Letter from Sonoma County, CA: Educators Responding to The Climate Crisis

Editor’s Note: we are honored to repost some material written by Park Guthrie, 6th grade teacher and leader of Schools For Climate Action (S4CA). In his letter, Park shares about the ongoing climate crisis going on in the Sonoma, County communities where he lives and teaches, as well as the ways he’s taking action with his students to call for local districts and national organizations to speak out against the climate crisis. Park and his youth leaders will be a regular part of our ongoing work this year at SSWN as we focus on Climate Justice in Schools as one of our themes. Additionally, if you would like to contribute to an official GoFundMe fund for victims of the continuing California fires, go here (And just to clarify, S4CA is not sponsoring this fundraising effort.)
My name is Park Guthrie. I am a parent and a 6th-grade teacher in Sonoma County, California. Every student in my school was evacuated due to the Kincade Fire this past week. Some of my students were evacuated twice as the homes of friends where they had taken refuge were later included in an expanded evacuation zone.

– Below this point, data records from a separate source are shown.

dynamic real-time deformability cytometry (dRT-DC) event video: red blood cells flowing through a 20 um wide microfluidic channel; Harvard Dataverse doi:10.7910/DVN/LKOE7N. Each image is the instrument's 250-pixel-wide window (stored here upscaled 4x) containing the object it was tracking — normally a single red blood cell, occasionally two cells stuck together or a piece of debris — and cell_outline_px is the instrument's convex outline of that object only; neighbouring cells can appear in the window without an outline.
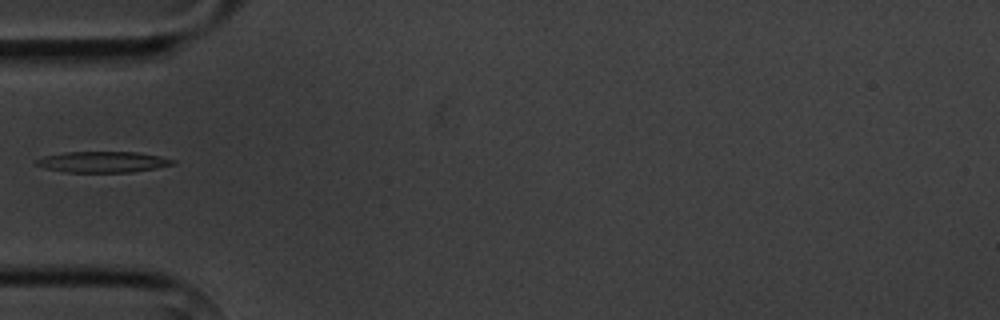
{"species": "common noctule bat (a hibernating species)", "species_latin": "Nyctalus noctula", "temperature_condition": "cold", "stored_images_in_passage": 2, "camera_frame_rate_fps": 3000, "um_per_image_px": 0.085, "animal": {"sex": "male", "body_mass_g": 20.1, "forearm_length_mm": 53.5}, "frame": {"image": 1, "passage_image": 2, "time_ms": 1.0, "image_size_px": [1000, 320], "cell_outline_px": [[176, 164], [156, 168], [132, 172], [64, 172], [44, 168], [36, 164], [36, 160], [44, 156], [64, 152], [136, 152], [160, 156], [176, 160]], "centroid_in_image_um": [8.76, 13.76], "position_along_channel_um": 76.2, "area_um2": 16.7}}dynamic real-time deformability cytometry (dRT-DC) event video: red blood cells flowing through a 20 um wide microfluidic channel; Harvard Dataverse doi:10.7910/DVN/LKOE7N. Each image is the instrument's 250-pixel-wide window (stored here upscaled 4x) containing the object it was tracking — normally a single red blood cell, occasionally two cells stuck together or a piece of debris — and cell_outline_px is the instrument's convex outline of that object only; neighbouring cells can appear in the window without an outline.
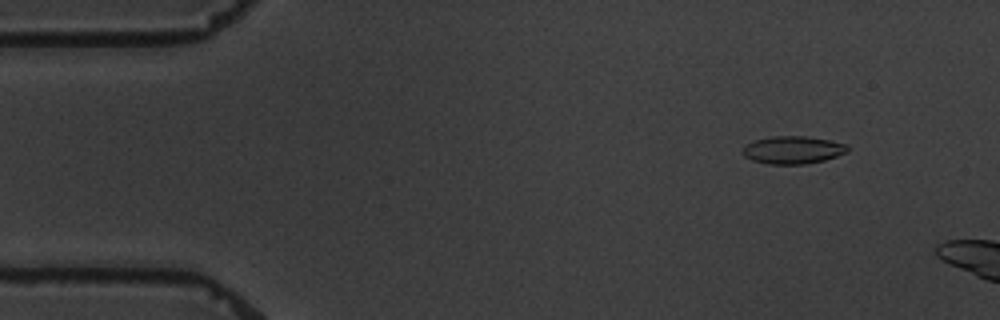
{"species": "common noctule bat (a hibernating species)", "species_latin": "Nyctalus noctula", "temperature_condition": "warm", "stored_images_in_passage": 6, "camera_frame_rate_fps": 3000, "um_per_image_px": 0.085, "animal": {"sex": "male", "body_mass_g": 19.5, "forearm_length_mm": 54.6}, "frame": {"image": 1, "passage_image": 2, "time_ms": 1.333, "image_size_px": [1000, 320], "cell_outline_px": [[848, 152], [824, 160], [804, 164], [768, 164], [752, 160], [744, 156], [744, 144], [752, 140], [772, 136], [808, 136], [848, 144]], "centroid_in_image_um": [67.38, 12.73], "position_along_channel_um": 17.6, "area_um2": 16.99}}
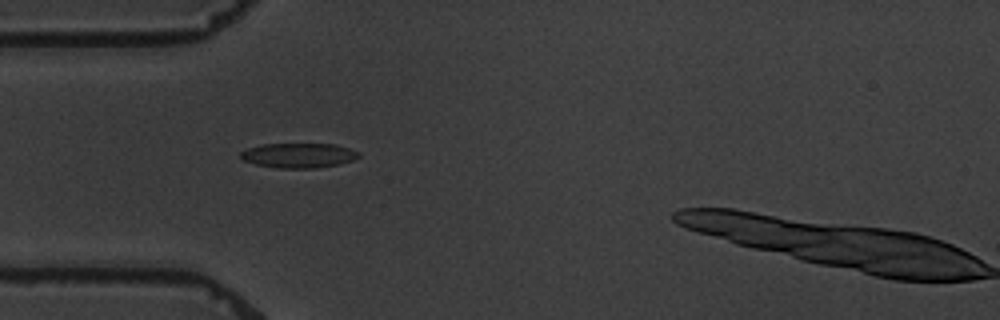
{"frame": {"image": 2, "passage_image": 5, "time_ms": 5.0, "image_size_px": [1000, 320], "cell_outline_px": [[360, 156], [352, 160], [336, 164], [316, 168], [280, 168], [256, 164], [244, 160], [240, 156], [240, 152], [248, 148], [260, 144], [336, 144], [360, 152]], "centroid_in_image_um": [25.38, 13.2], "position_along_channel_um": 59.6, "area_um2": 16.88}}
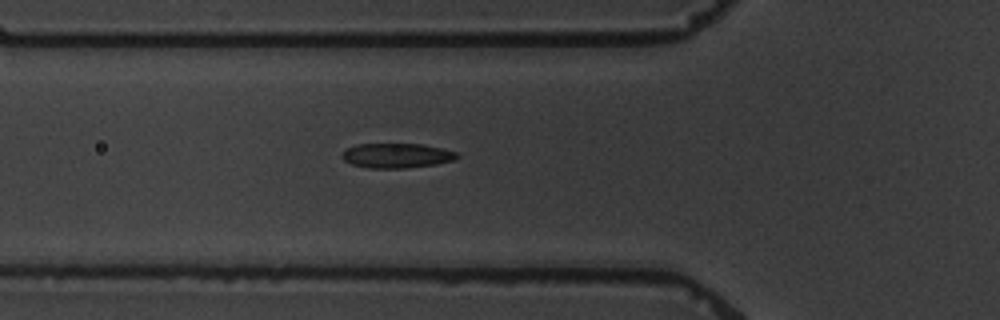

All of my students have experienced the direct and sometimes terrifying effects of 5 climate-related disasters in just the past 2 years. School has been closed for a total 14 disaster days due to 4 of these disasters: Tubb’s Fire (2017, 5 days), Camp Fire (2018, 2 days), Russian River Flooding (2019, 2 days), Kincade Fire (2019, 5 days).
Thanks only to the heroic efforts of 1,000s of first responders, the cities of Healdsburg, Windsor, and all of western Sonoma county were spared. Thank you, first responders! While none of my students lost homes, all of them suffered significant disruptions and varying degrees of fear and anxiety.

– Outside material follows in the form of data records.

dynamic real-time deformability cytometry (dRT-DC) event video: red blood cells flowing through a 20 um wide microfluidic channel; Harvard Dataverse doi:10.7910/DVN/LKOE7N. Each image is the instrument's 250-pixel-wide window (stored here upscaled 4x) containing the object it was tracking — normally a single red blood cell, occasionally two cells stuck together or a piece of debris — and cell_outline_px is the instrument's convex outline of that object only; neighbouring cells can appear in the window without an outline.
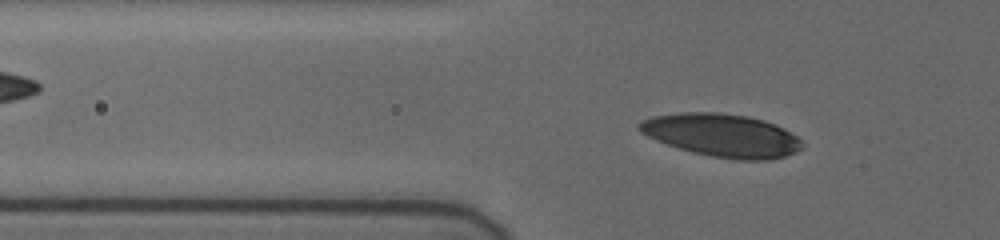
{"species": "human", "species_latin": "Homo sapiens", "temperature_condition": "cold", "stored_images_in_passage": 52, "segment_of_instrument_passage": [1, 2], "camera_frame_rate_fps": 3000, "um_per_image_px": 0.085, "donor": {"sex": "female"}, "frame": {"image": 1, "passage_image": 15, "time_ms": 4.667, "image_size_px": [1000, 240], "cell_outline_px": [[804, 144], [796, 152], [784, 156], [768, 160], [740, 160], [712, 156], [692, 152], [656, 140], [640, 132], [636, 128], [636, 124], [640, 120], [652, 116], [680, 112], [720, 112], [748, 116], [764, 120], [776, 124], [784, 128], [796, 136]], "centroid_in_image_um": [61.34, 11.48], "position_along_channel_um": 64.5, "area_um2": 40.92}}
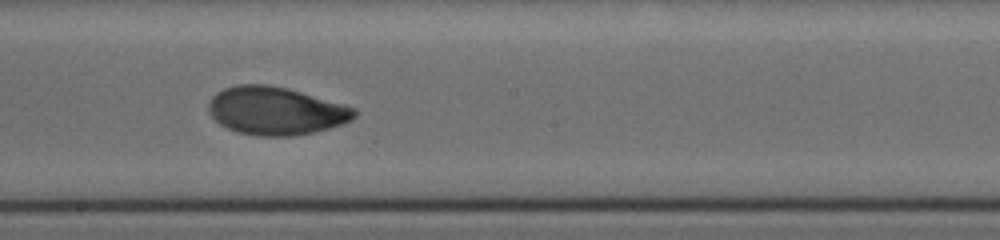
{"frame": {"image": 2, "passage_image": 29, "time_ms": 9.333, "image_size_px": [1000, 240], "cell_outline_px": [[356, 116], [352, 120], [328, 128], [312, 132], [292, 136], [256, 136], [236, 132], [220, 124], [208, 112], [208, 104], [212, 96], [216, 92], [224, 88], [236, 84], [268, 84], [288, 88], [344, 104], [356, 108]], "centroid_in_image_um": [23.42, 9.41], "position_along_channel_um": 224.8, "area_um2": 40.92}}
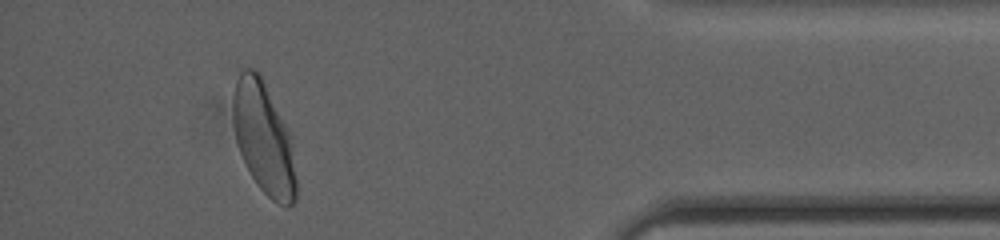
{"frame": {"image": 3, "passage_image": 47, "time_ms": 15.333, "image_size_px": [1000, 240], "cell_outline_px": [[296, 200], [288, 208], [272, 200], [260, 188], [252, 176], [240, 152], [236, 140], [232, 120], [232, 96], [236, 80], [240, 72], [244, 68], [252, 68], [260, 76], [288, 132], [296, 180]], "centroid_in_image_um": [22.37, 11.77], "position_along_channel_um": 412.8, "area_um2": 40.0}}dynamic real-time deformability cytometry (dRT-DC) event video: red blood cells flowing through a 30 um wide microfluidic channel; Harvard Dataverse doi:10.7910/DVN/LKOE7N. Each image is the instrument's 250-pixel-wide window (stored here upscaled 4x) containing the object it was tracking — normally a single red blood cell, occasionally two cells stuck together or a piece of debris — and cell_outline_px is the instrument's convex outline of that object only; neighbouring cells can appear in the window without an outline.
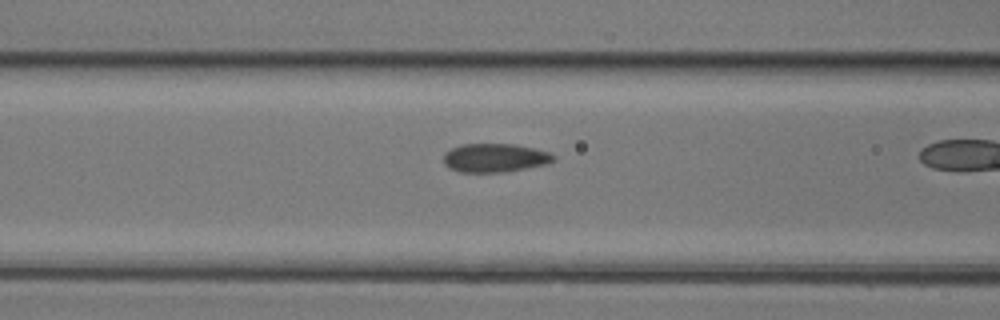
{"species": "common noctule bat (a hibernating species)", "species_latin": "Nyctalus noctula", "temperature_condition": "room temperature", "stored_images_in_passage": 32, "camera_frame_rate_fps": 3000, "um_per_image_px": 0.085, "animal": {"sex": "female", "body_mass_g": 17.0, "forearm_length_mm": 48.0}, "frame": {"image": 1, "passage_image": 15, "time_ms": 4.667, "image_size_px": [1000, 320], "cell_outline_px": [[556, 160], [548, 164], [504, 172], [460, 172], [448, 168], [444, 164], [444, 152], [460, 144], [516, 144], [536, 148], [548, 152], [556, 156]], "centroid_in_image_um": [42.08, 13.41], "position_along_channel_um": 124.5, "area_um2": 18.61}}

Middle Schoolers Learning About The Climate Crisis By Living Through Another Fire
On Friday, October 25th, the 6th, 7th, and 8th graders in my Climate Advocacy class read an email from the Executive Director (ED) of the National Association of School Psychologists. They had written the ED and the NASP Leadership Assembly asking NASP to join the California Association of School Psychologists and 100 other education sector organizations and speak up for climate justice. The ED replied that NASP would not be speaking up for climate justice in the foreseeable future. Not because she doesn’t believe in the climate crisis—she applauded the students for their climate advocacy—but rather because NASP is silent on some issues that impact student mental health (such as tax policy, housing policy, and climate change) in order to protect their professional reputation. This confused us.
The sky was hazy with smoke from the Kincade Fire less than 20 miles away. The classroom was hot and stuffy because the A/C was off and all windows were closed, due to the unhealthy air. In the next 48 hours, all of my students would be evacuated (some of them twice). School was closed for the week. This was our 14th disaster day in two years due to 4 different climate-related disasters.
I am concerned that this most recent exposure to climate-related disasters combined with education sector silence (or worse) about climate neglect may shake my students’ sense of safety in the world and their optimism about the future. Please help us reframe the context by which students experience these disasters.
Help us turn on a “firehose” of non-partisan climate action resolutions from the education sector. We have laid the groundwork; 104 education sector organizations have now spoken up for climate action, but 1,000s more (of the 75,000 total) could quickly join with some more outreach. Many of the resolutions have passed thanks to email or Twitter outreach from a single school stakeholder.

Please share the following Medium article I wrote widely. It has links to template emails, resolutions, and resolution toolkits: We Can All Be Second Responders to Climate Disaster. There is no need for any education leader or organization to be silent about climate justice.
On Wednesday, November 6th my students and I have been invited to attend the California State Board of Education meeting in Sacramento. The Board President Dr. Linda Darling-Hammond will give a statement supporting the Schools for Climate Action campaign and hopefully calling on education leaders across the country to join her in speaking up to help move Congress to act on climate to protect students. Your emails to local, state, and national education leaders over the next week will resonate with our social media outreach related to the November 6th event.

Thanks in advance for your support. Let’s pass those resolutions and empower education leaders across the country to speak up together to help end climate neglect which threatens all of our students!